- **Goal of the exercise**
List every line of the records that contains the word "terroristes", copying each such line in full.

(Input data Opens)

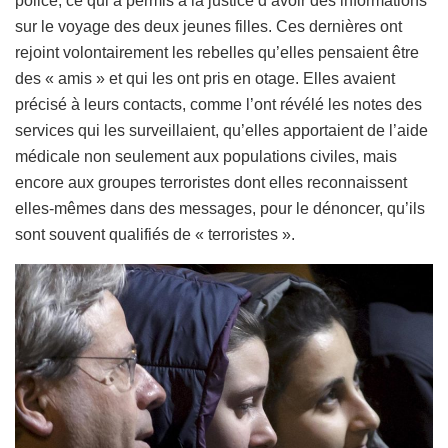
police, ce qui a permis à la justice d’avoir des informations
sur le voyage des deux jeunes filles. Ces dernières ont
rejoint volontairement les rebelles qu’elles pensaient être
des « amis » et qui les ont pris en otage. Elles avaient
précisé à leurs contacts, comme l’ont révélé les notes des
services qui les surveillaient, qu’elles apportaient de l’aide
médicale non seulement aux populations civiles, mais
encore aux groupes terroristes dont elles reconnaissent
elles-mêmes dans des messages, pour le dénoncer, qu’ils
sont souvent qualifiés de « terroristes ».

(Input data Closes)

- **Solution for this task**
encore aux groupes terroristes dont elles reconnaissent
sont souvent qualifiés de « terroristes ».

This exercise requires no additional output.